Stored data entries:
---

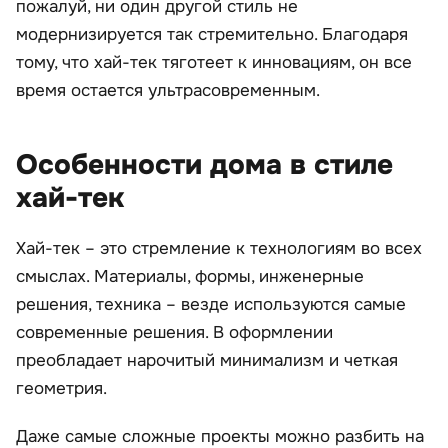
пожалуй, ни один другой стиль не
модернизируется так стремительно. Благодаря
тому, что хай-тек тяготеет к инновациям, он все
время остается ультрасовременным.
Особенности дома в стиле
хай-тек
Хай-тек – это стремление к технологиям во всех
смыслах. Материалы, формы, инженерные
решения, техника – везде используются самые
современные решения. В оформлении
преобладает нарочитый минимализм и четкая
геометрия.
Даже самые сложные проекты можно разбить на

---

**Task requirements:** Looking at the entries above, work out how many lines contain the word "самые", then reply with only that figure.

**Answer to this problem:** 2